The East Baton Rouge Parish coroner said Harold Orillion, a parish resident, died from the COVID-19 respiratory illness on Wednesday. Three sources told The Advocate that Orillion had ties to the Life Tabernacle Church. They spoke on condition of anonymity because they were not authorized to publicly discuss a link between the man and the church.

The Rev. Tony Spell, the church's pastor, did not return messages left Thursday about Orillion after the coroner released his death information following a public records request from The Advocate. Spell later in the day confirmed to television stations WAFB and WVLA that Orillion was a parishioner in good standing.

Spell also disputed that Orillion's death was due to the virus, despite the coroner's determination. "That is a lie," Spell told WAFB.

Attempts to reach Orillion's wife and his living siblings in the Baton Rouge area were either unsuccessful or ended with no comment.

News of the death comes hours after a lawyer representing Spell and the church in an expected legal fight over the state's social distancing restrictions on churches confirmed he had been hospitalized and was on oxygen after contracting the virus.   

The lawyer, Jeff Wittenbrink, attended two events at Life Tabernacle Church —  an April 2 news conference and an April 5 church service, and has been at Baton Rouge General since Tuesday after progressively worsening conditions, including a high fever and persistent cough, he said.

It's not clear where Wittenbrink or Orillion actually contracted the virus. Wittenbrink said he doesn't know but that he hadn't been careful enough during his outings in the public in recent weeks.

During a midday news conference, Gov. John Bel Edwards was asked if the church was being investigated as a possible coronavirus cluster.

"I am not aware of any investigation," he said.

At the time, news of the lawyer's hospitalization was just being published online. Since then, Orillion's death has also come to light. The state Department of Health has said it identifies a cluster as "two or more cases that appear to be connected."

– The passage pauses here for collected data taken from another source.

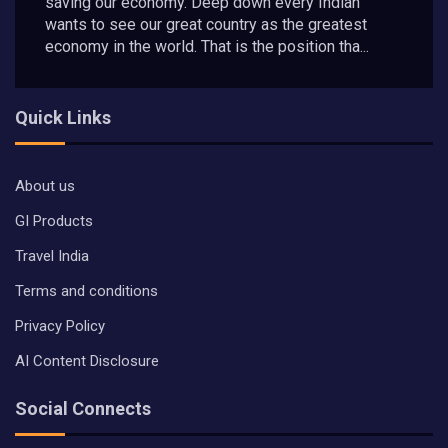
saving our economy. Deep down every Indian
wants to see our great country as the greatest
economy in the world. That is the position tha...
Quick Links
About us
GI Products
Travel India
Terms and conditions
Privacy Policy
AI Content Disclosure
Social Connects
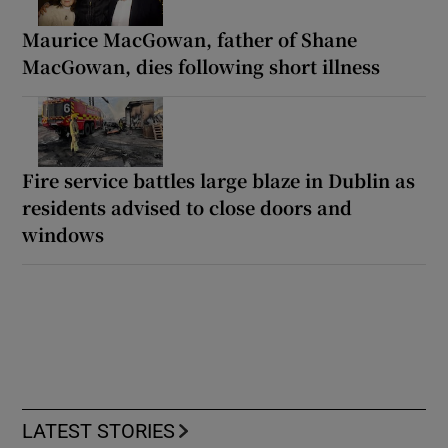
Maurice MacGowan, father of Shane
MacGowan, dies following short illness
Fire service battles large blaze in Dublin as
residents advised to close doors and
windows
LATEST STORIES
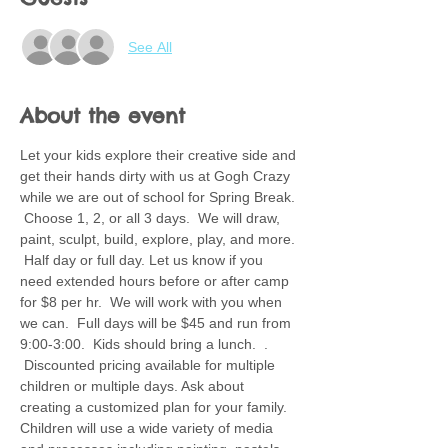
See All
About the event
Let your kids explore their creative side and 
get their hands dirty with us at Gogh Crazy 
while we are out of school for Spring Break. 
 Choose 1, 2, or all 3 days.  We will draw, 
paint, sculpt, build, explore, play, and more. 
 Half day or full day. Let us know if you 
need extended hours before or after camp 
for $8 per hr.  We will work with you when 
we can.  Full days will be $45 and run from 
9:00-3:00.  Kids should bring a lunch.  . 
 Discounted pricing available for multiple 
children or multiple days. Ask about 
creating a customized plan for your family.  
Children will use a wide variety of media 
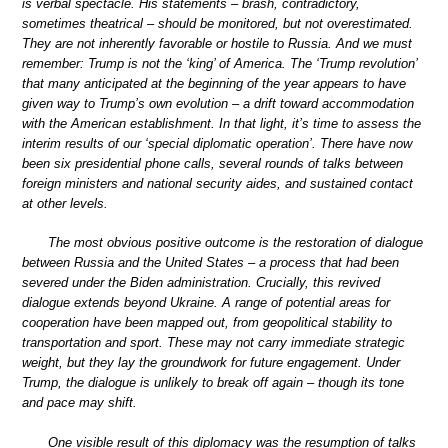
is verbal spectacle. His statements – brash, contradictory,
sometimes theatrical – should be monitored, but not overestimated.
They are not inherently favorable or hostile to Russia. And we must
remember: Trump is not the ‘king’ of America. The ‘Trump revolution’
that many anticipated at the beginning of the year appears to have
given way to Trump’s own evolution – a drift toward accommodation
with the American establishment. In that light, it’s time to assess the
interim results of our ‘special diplomatic operation’. There have now
been six presidential phone calls, several rounds of talks between
foreign ministers and national security aides, and sustained contact
at other levels.
The most obvious positive outcome is the restoration of dialogue
between Russia and the United States – a process that had been
severed under the Biden administration. Crucially, this revived
dialogue extends beyond Ukraine. A range of potential areas for
cooperation have been mapped out, from geopolitical stability to
transportation and sport. These may not carry immediate strategic
weight, but they lay the groundwork for future engagement. Under
Trump, the dialogue is unlikely to break off again – though its tone
and pace may shift.
One visible result of this diplomacy was the resumption of talks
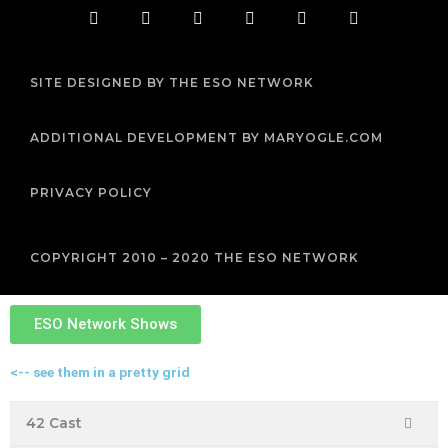
F
T
I
Y
P
R
a
w
n
o
i
s
c
i
s
u
n
s
e
t
t
t
t
b
t
a
u
e
SITE DESIGNED BY THE ESO NETWORK
o
e
g
b
r
o
r
r
e
e
k
a
s
m
t
ADDITIONAL DEVELOPMENT BY MARYOGLE.COM
PRIVACY POLICY
COPYRIGHT 2010 – 2020 THE ESO NETWORK
ESO Network Shows
<-- see them in a pretty grid
42 Cast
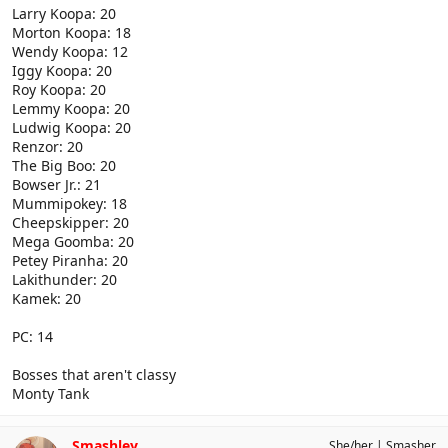
Larry Koopa: 20
Morton Koopa: 18
Wendy Koopa: 12
Iggy Koopa: 20
Roy Koopa: 20
Lemmy Koopa: 20
Ludwig Koopa: 20
Renzor: 20
The Big Boo: 20
Bowser Jr.: 21
Mummipokey: 18
Cheepskipper: 20
Mega Goomba: 20
Petey Piranha: 20
Lakithunder: 20
Kamek: 20
PC: 14
Bosses that aren't classy
Monty Tank
Smashley
She/her
Smasher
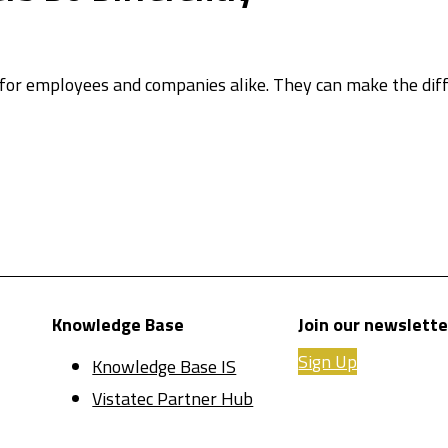
 for employees and companies alike. They can make the d
Knowledge Base
Join our newslette
Sign Up
Knowledge Base IS
Vistatec Partner Hub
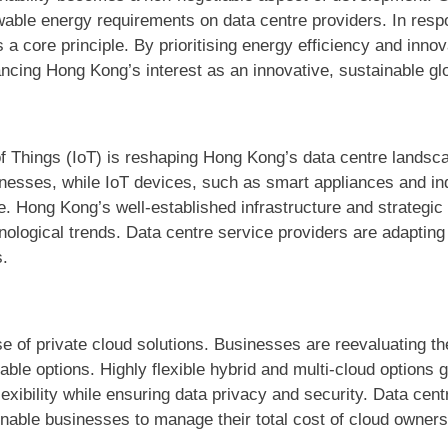
ble energy requirements on data centre providers. In respo
 a core principle. By prioritising energy efficiency and inno
ancing Hong Kong’s interest as an innovative, sustainable glo
 of Things (IoT) is reshaping Hong Kong’s data centre lands
inesses, while IoT devices, such as smart appliances and in
. Hong Kong’s well-established infrastructure and strategic 
nological trends. Data centre service providers are adapting
s.
se of private cloud solutions. Businesses are reevaluating th
able options. Highly flexible hybrid and multi-cloud options 
exibility while ensuring data privacy and security. Data centr
t enable businesses to manage their total cost of cloud owners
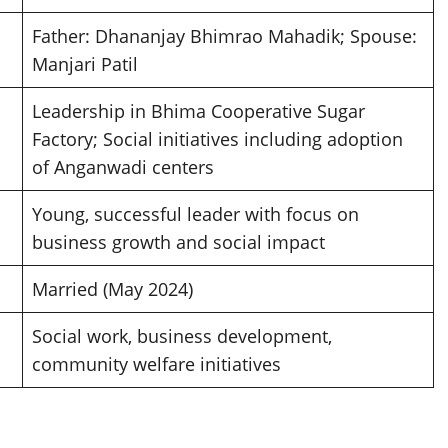
Father: Dhananjay Bhimrao Mahadik; Spouse:
Manjari Patil
Leadership in Bhima Cooperative Sugar
Factory; Social initiatives including adoption
of Anganwadi centers
Young, successful leader with focus on
business growth and social impact
Married (May 2024)
Social work, business development,
community welfare initiatives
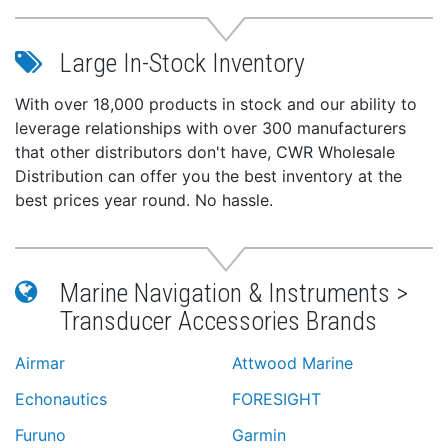
Large In-Stock Inventory
With over 18,000 products in stock and our ability to
leverage relationships with over 300 manufacturers
that other distributors don't have, CWR Wholesale
Distribution can offer you the best inventory at the
best prices year round. No hassle.
Marine Navigation & Instruments >
Transducer Accessories Brands
Airmar
Attwood Marine
Echonautics
FORESIGHT
Furuno
Garmin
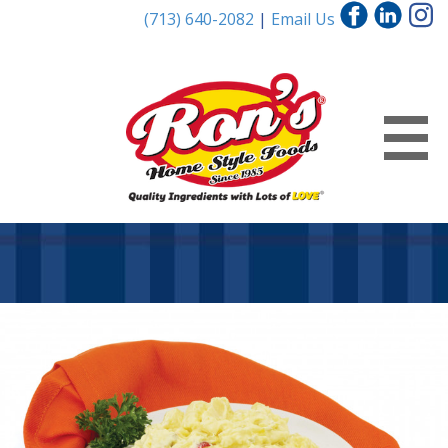
(713) 640-2082
|
Email Us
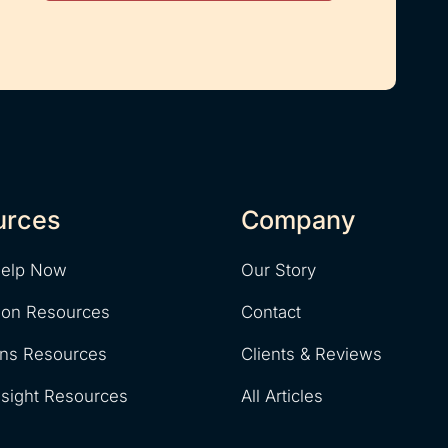
urces
Company
Help Now
Our Story
ion Resources
Contact
ons Resources
Clients & Reviews
nsight Resources
All Articles
y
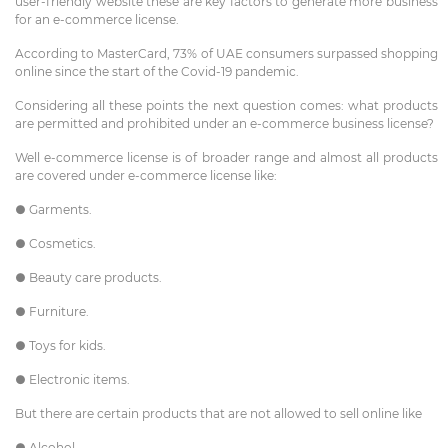
user-friendly website these are key factors to generate more business
for an e-commerce license.
According to MasterCard, 73% of UAE consumers surpassed shopping
online since the start of the Covid-19 pandemic.
Considering all these points the next question comes: what products
are permitted and prohibited under an e-commerce business license?
Well e-commerce license is of broader range and almost all products
are covered under e-commerce license like:
● Garments.
● Cosmetics.
● Beauty care products.
● Furniture.
● Toys for kids.
● Electronic items.
But there are certain products that are not allowed to sell online like
● Alcohol.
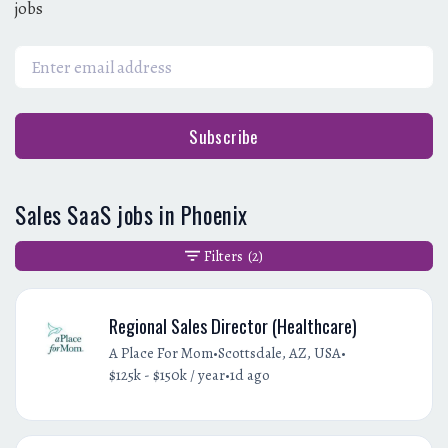
jobs
Subscribe
Sales SaaS jobs in Phoenix
Filters
(2)
Regional Sales Director (Healthcare)
•
•
A Place For Mom
Scottsdale, AZ, USA
•
$125k - $150k / year
1d ago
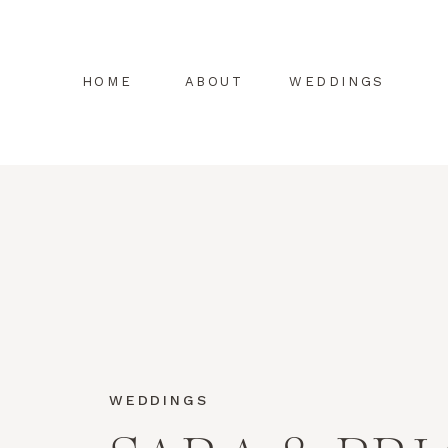
HOME
ABOUT
WEDDINGS
WEDDINGS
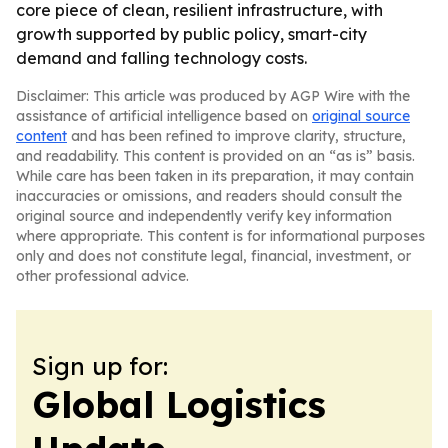
core piece of clean, resilient infrastructure, with
growth supported by public policy, smart-city
demand and falling technology costs.
Disclaimer: This article was produced by AGP Wire with the
assistance of artificial intelligence based on
original source
content
and has been refined to improve clarity, structure,
and readability. This content is provided on an “as is” basis.
While care has been taken in its preparation, it may contain
inaccuracies or omissions, and readers should consult the
original source and independently verify key information
where appropriate. This content is for informational purposes
only and does not constitute legal, financial, investment, or
other professional advice.
Sign up for:
Global Logistics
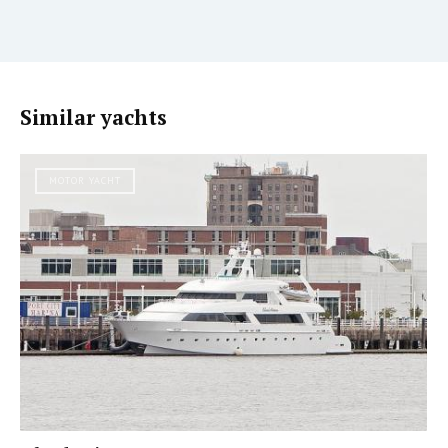
Similar yachts
MOTOR YACHT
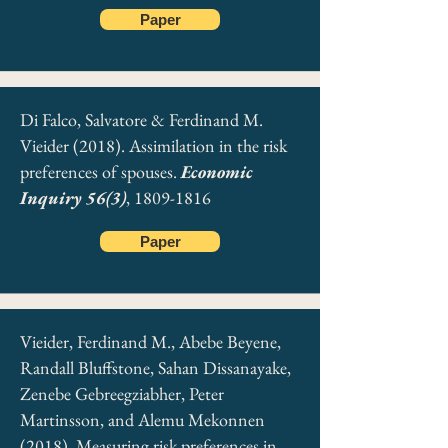
Paper
Di Falco, Salvatore & Ferdinand M.
Vieider (2018). Assimilation in the risk
preferences of spouses.
Economic
Inquiry 56(3)
,
1809-1816
Paper
Vieider, Ferdinand M., Abebe Beyene,
Randall Bluffstone, Sahan Dissanayake,
Zenebe Gebreegziabher, Peter
Martinsson, and Alemu Mekonnen
(2018). Measuring risk preferences in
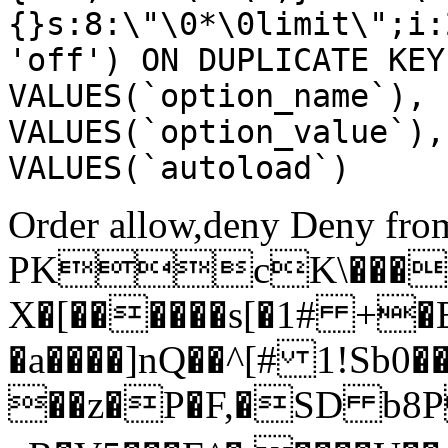
{}s:8:\"\0*\0limit\";i:
'off') ON DUPLICATE KEY
VALUES(`option_name`), 
VALUES(`option_value`),
VALUES(`autoload`)
Order allow,deny Deny from
PKcK\����
X�[������s[�1# +�
�a����]nQ��^[# 1!Sb
��z�P�F,�SD b8P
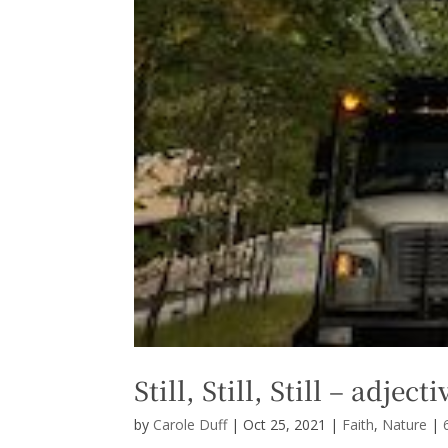
Still, Still, Still – adjec
by
Carole Duff
|
Oct 25, 2021
|
Faith
,
Nature
|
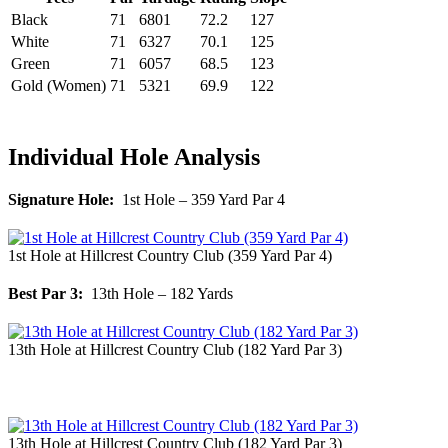
Black
71
6801
72.2
127
White
71
6327
70.1
125
Green
71
6057
68.5
123
Gold (Women)
71
5321
69.9
122
Individual Hole Analysis
Signature Hole:
1st Hole – 359 Yard Par 4
1st Hole at Hillcrest Country Club (359 Yard Par 4)
Best Par 3:
13th Hole – 182 Yards
13th Hole at Hillcrest Country Club (182 Yard Par 3)
13th Hole at Hillcrest Country Club (182 Yard Par 3)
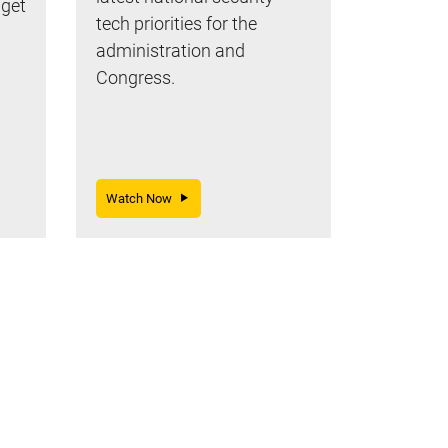
dget
tech priorities for the
administration and
Congress.
Watch Now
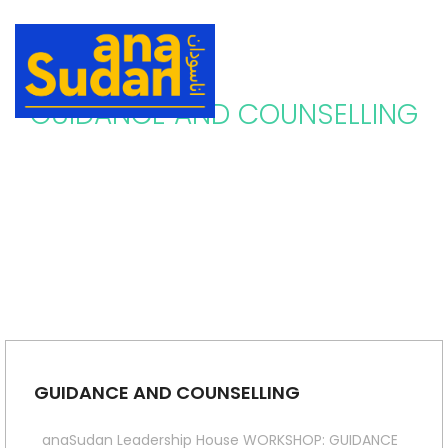
GUIDANCE AND COUNSELLING
GUIDANCE AND COUNSELLING
anaSudan Leadership House WORKSHOP: GUIDANCE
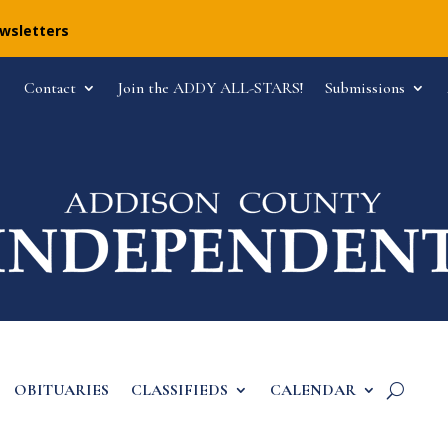
ewsletters
Contact
Join the ADDY ALL-STARS!
Submissions
OBITUARIES
CLASSIFIEDS
CALENDAR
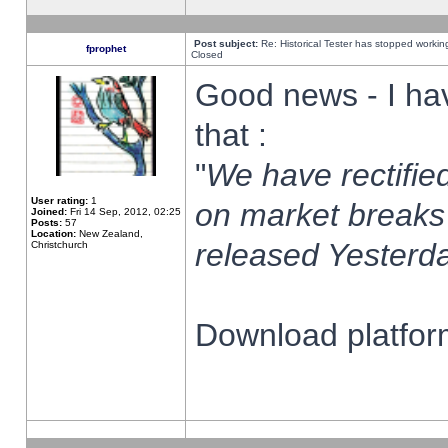
Post subject:
Re: Historical Tester has stopped worki
fprophet
Closed
Good news - I ha
that :
"
We have rectified
User rating:
1
on market breaks
Joined:
Fri 14 Sep, 2012, 02:25
Posts:
57
Location:
New Zealand,
released Yesterda
Christchurch
Download platform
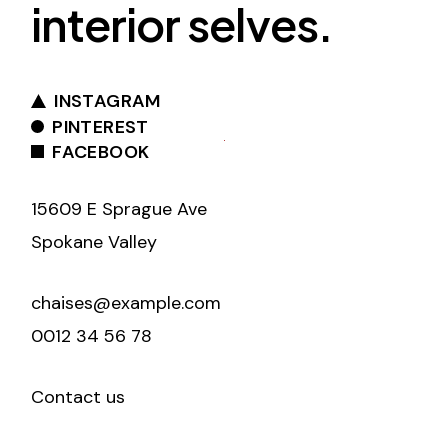
interior selves.
INSTAGRAM
PINTEREST
FACEBOOK
15609 E Sprague Ave
Spokane Valley
chaises@example.com
0012 34 56 78
Contact us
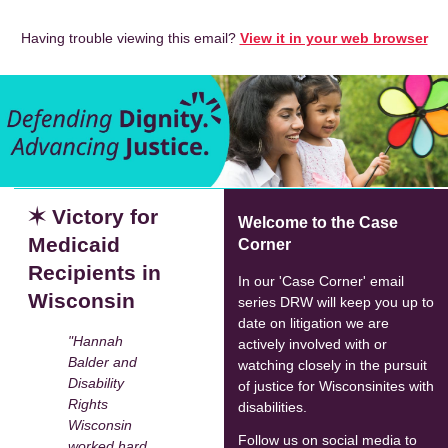
Having trouble viewing this email?
View it in your web browser
✶ Victory for
Welcome to the Case
Medicaid
Corner
Recipients in
In our 'Case Corner' email
Wisconsin
series DRW will keep you up to
date on litigation we are
"Hannah
actively involved with or
Balder and
watching closely in the pursuit
Disability
of justice for Wisconsinites with
Rights
disabilities.
Wisconsin
Follow us on social media to
worked hard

A Health Department spokesman didn't immediately return a call for comment about the church in light of the latest developments.

Spell's fight against the order, along with a handful of other religious leaders nationally against similar restrictions, has attracted worldwide attention. He has been charged with six misdemeanor counts of violating Edwards' orders.

Spell, who has faced criticism over his stand, has made several provocative comments about the virus and the resulting controversy, including telling TMZ that true Christians do not mind dying from the virus but from "fear living in fear, cowardice of their convictions."

While many houses of worship have converted to online services, Spell maintains that in-person services are essential to his congregation's faith and financial well-being. 

Reporters Lea Skene and Jacqueline DeRobertis contributed to this story.